Harusnya asas praduga tidak bersalah atas tuduhan pada pelaku kejahatan diberlakukan pada semua orang termasuk pada kuli bangunan maupun anak pejabat. Tidak boleh menangkap tanpa bukti dan saksi yang meyakinkan. Dan dilarang melakukan intimidasi, ancaman ataupun siksaan agar mendapatkan pengakuan dari seseorang yang masih diduga sebagai pelaku.
Sungguh dalam sistem Islam, tidak boleh ada paksaan bagi seseorang untuk mengakui kesalahannya, apalagi dengan ancaman dan siksaan, sehingga dia terpaksa mengakui kesalahan yang dia tidak lakukan. Seperti dalam sebuah kisah seorang pezina bertobat dan menemui Rasulullah SAW. Ma'iz bin Malik Al Islami datang menghampiri Rasulullah SAW dan berkata, "Ya Rasulullah, sesungguhnya saya telah menzalimi diri saya sendiri karena saya telah berbuat zina. Oleh karena itu, saya ingin agar engkau berkenan membersihkan diri saya." Seorang muslim yakin bahwa hukuman di dunia dalam sistem Islam bisa menghapus hukuman di akhirat nanti karena syariat Islam diterapkan dalam kehidupan secara kaffah. Seorang muslim yang bertobat minta dibersihkan dirinya, dengan dihukum sesuai dengan syariat Islam.

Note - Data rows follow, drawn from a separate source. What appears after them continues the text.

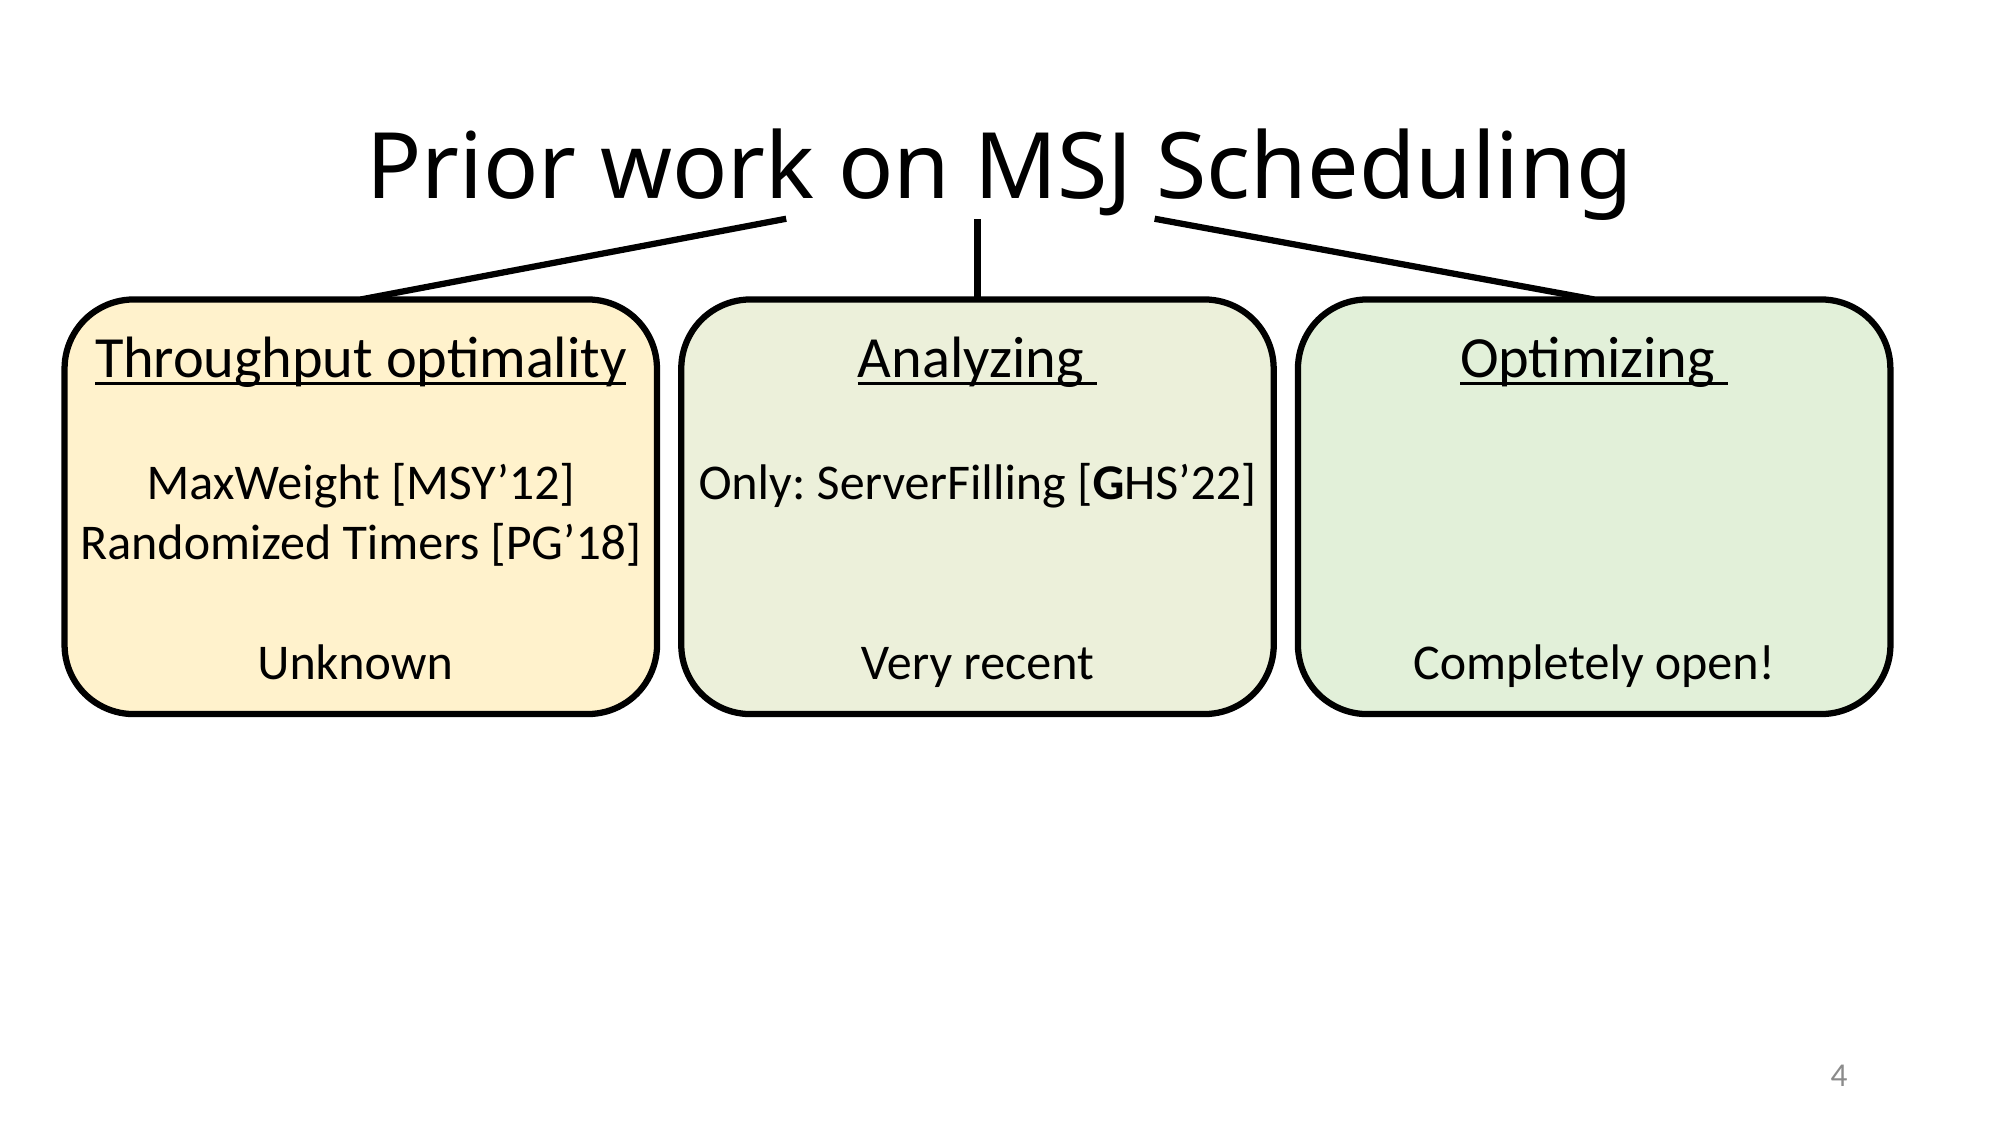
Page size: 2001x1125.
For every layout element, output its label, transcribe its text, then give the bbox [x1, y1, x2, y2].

title Prior work on MSJ Scheduling [137, 59, 1863, 278]
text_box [1154, 218, 1595, 300]
slide_number 4 [1412, 1042, 1863, 1103]
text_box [360, 218, 787, 300]
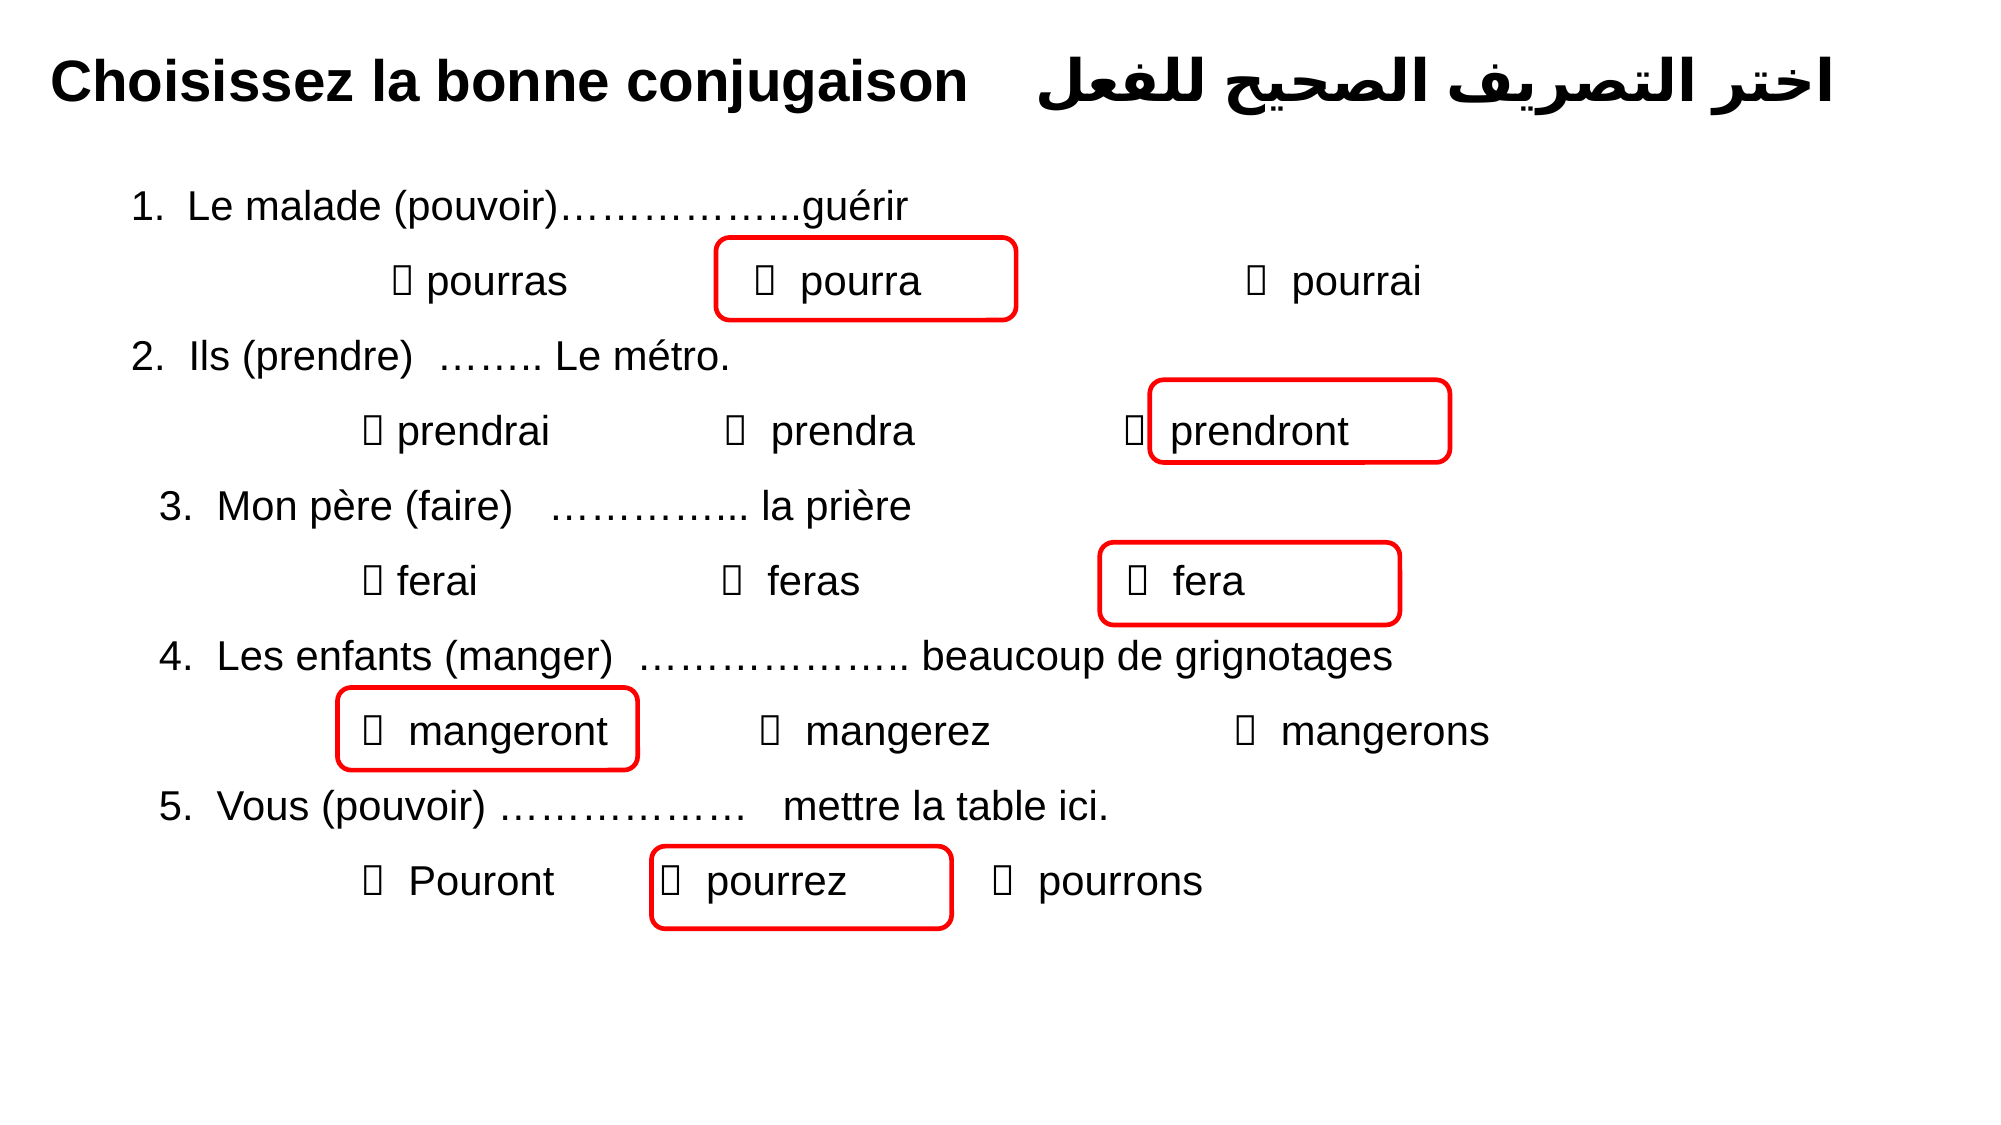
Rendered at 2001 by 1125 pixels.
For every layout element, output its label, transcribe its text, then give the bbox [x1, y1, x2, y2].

text_box [335, 685, 640, 773]
text_box [649, 844, 954, 931]
text_box [1097, 540, 1403, 628]
text_box Choisissez la bonne conjugaison اختر التصريف الصحيح للفعل [19, 36, 1884, 191]
text_box [1147, 377, 1453, 465]
text_box Le malade (pouvoir)……………...guérir  pourras  pourra  pourrai 2. Ils (prendre) …….. Le métro.  prendrai  prendra  prendront 3. Mon père (faire) …………... la prière  ferai  feras  fera 4. Les enfants (manger) ……………….. beaucoup de grignotages  mangeront  mangerez  mangerons 5. Vous (pouvoir) ……………… mettre la table ici.  Pouront  pourrez  pourrons [115, 146, 1884, 911]
text_box [713, 235, 1019, 323]
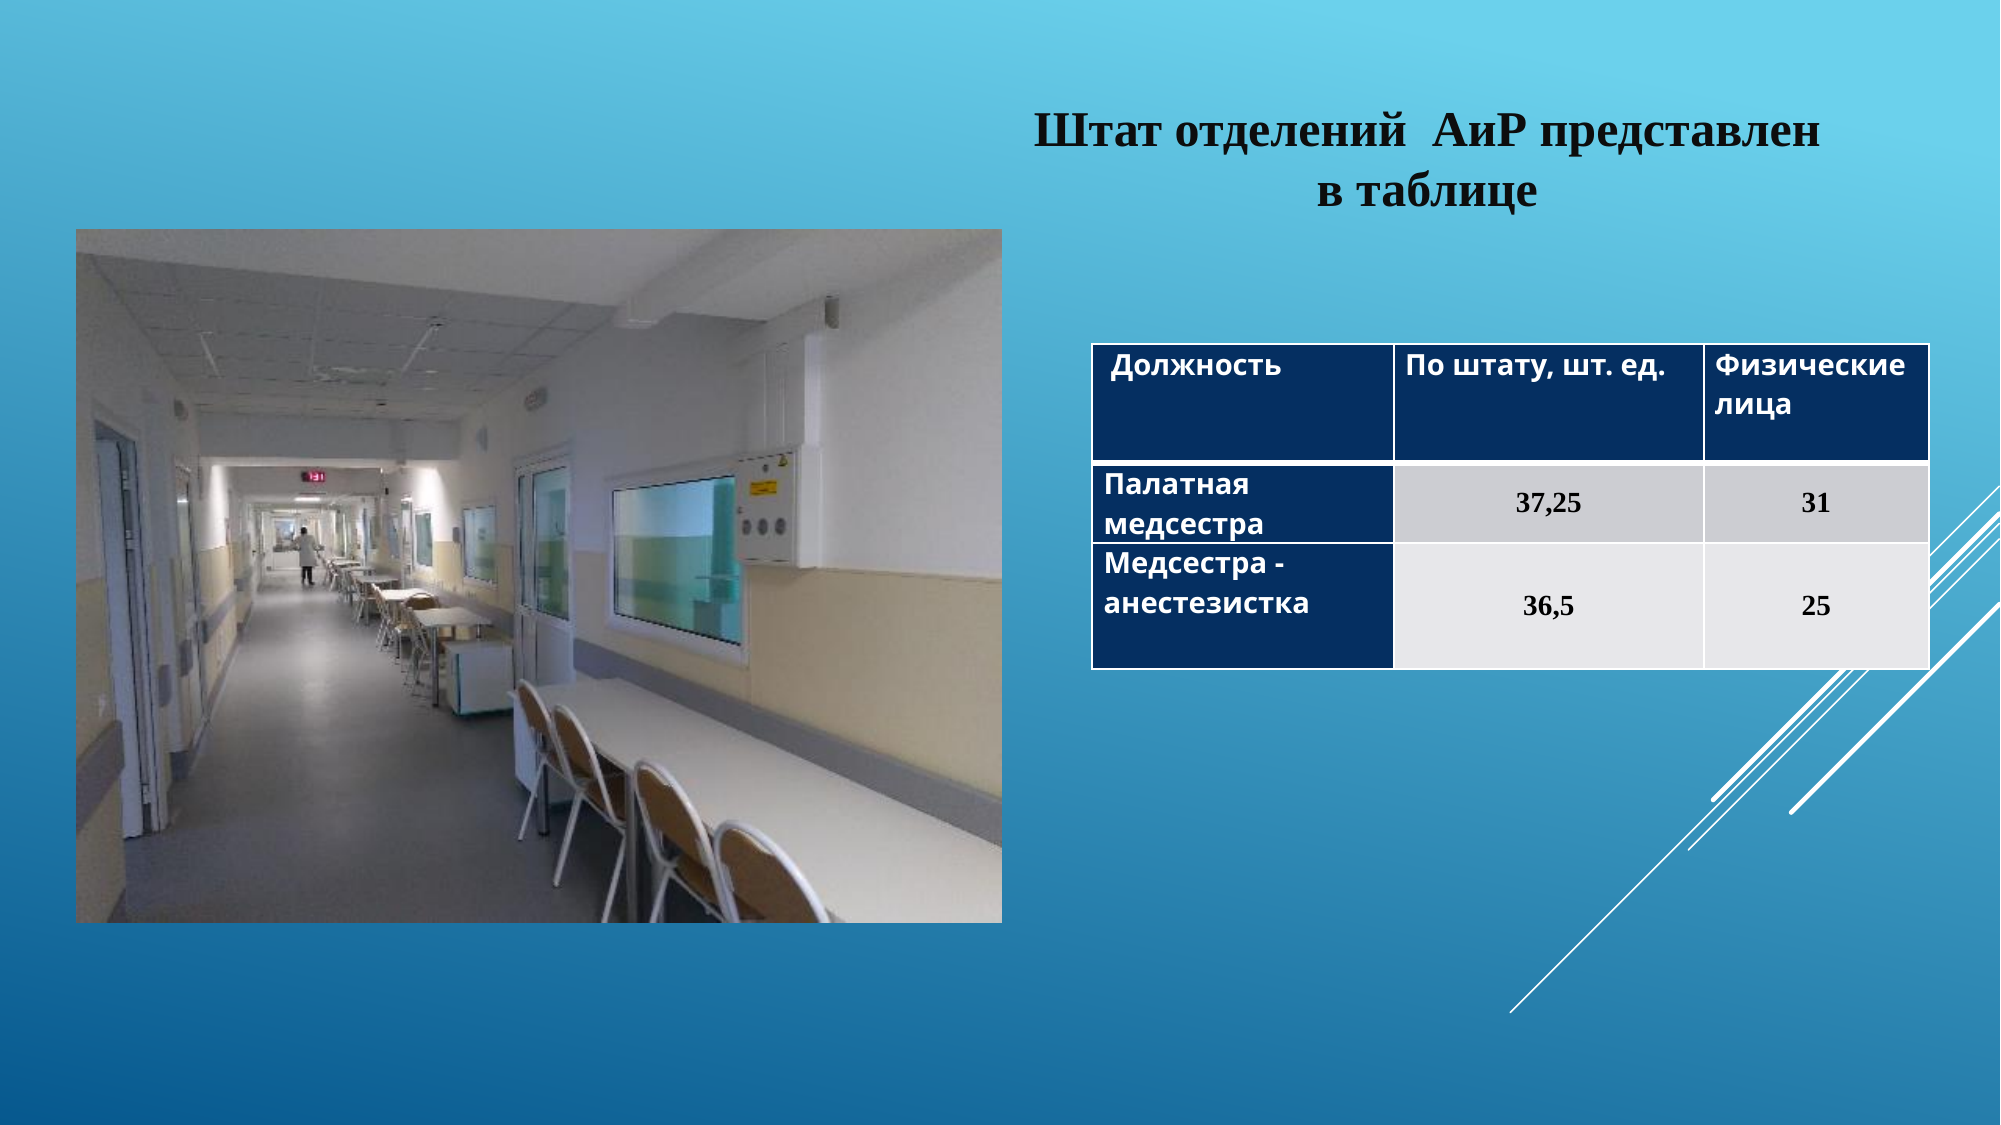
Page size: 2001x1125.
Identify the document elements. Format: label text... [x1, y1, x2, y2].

table_cell 25 [1705, 544, 1928, 668]
table_header По штату, шт. ед. [1395, 345, 1703, 460]
table_cell 31 [1705, 466, 1928, 542]
table_cell Медсестра - анестезистка [1093, 544, 1393, 668]
table_cell 37,25 [1395, 466, 1703, 542]
picture [76, 228, 1002, 924]
table_header Физические лица [1705, 345, 1928, 460]
text_box Штат отделений АиР представлен в таблице [1001, 88, 1854, 269]
table_header Должность [1093, 345, 1393, 460]
table_cell Палатная медсестра [1093, 466, 1393, 542]
table_cell 36,5 [1395, 544, 1703, 668]
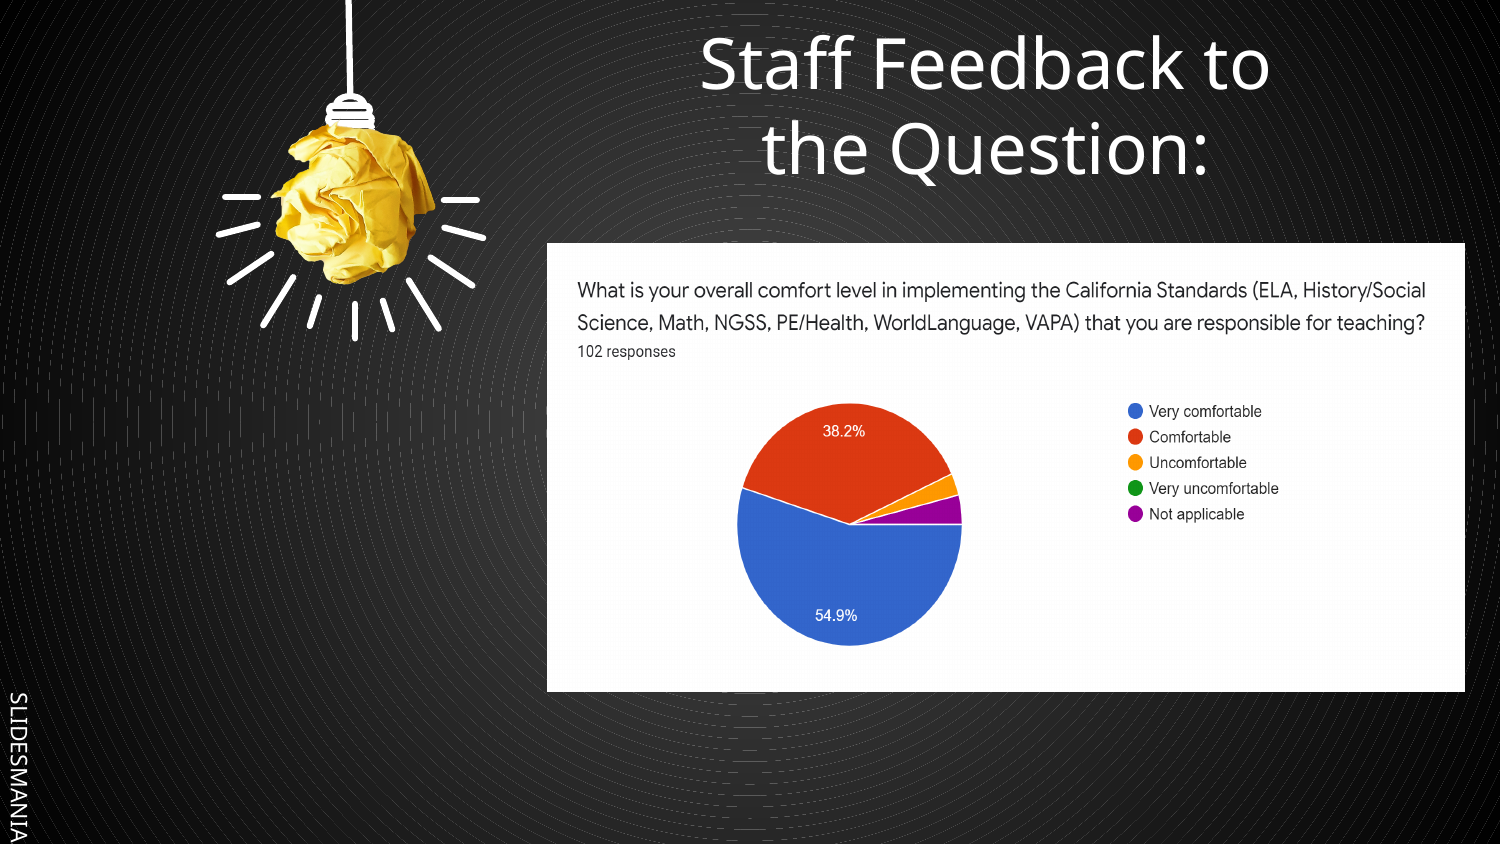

Namun Rasulullah tidak serta merta percaya dengan pengakuannya dan tidak langsung menghukumnya. Bisa jadi seseorang mengaku bersalah karena dalam tekanan atau ada gangguan pada kejiwaannya. Sangat bertolak belakang dengan apa yang terjadi dalam kasus pembunuhan Vina, pelaku malah diintimidasi, diancam bahkan disiksa agar mau mengaku bersalah. Sungguh ini bertentangan dengan prinsip praduga tidak bersalah dan juga tidak sesuai dengan syariat Islam.
Sistem kapitalis telah menciptakan banyak oknum aparat yang dibutakan oleh uang dan jabatan. Hati mereka mati dan tidak peduli dengan mereka yang terzalimi oleh tangan mereka yang harusnya melindungi dan memberi rasa aman. Sungguh kita merindukan keadilan dalam sistem hukum Islam bahkan seorang Khalifah bisa dikalahkan oleh rakyat biasa dalam keputusan hakim yang adil. Mungkinkah itu terjadi dalam sistem kapitalis demokrasi?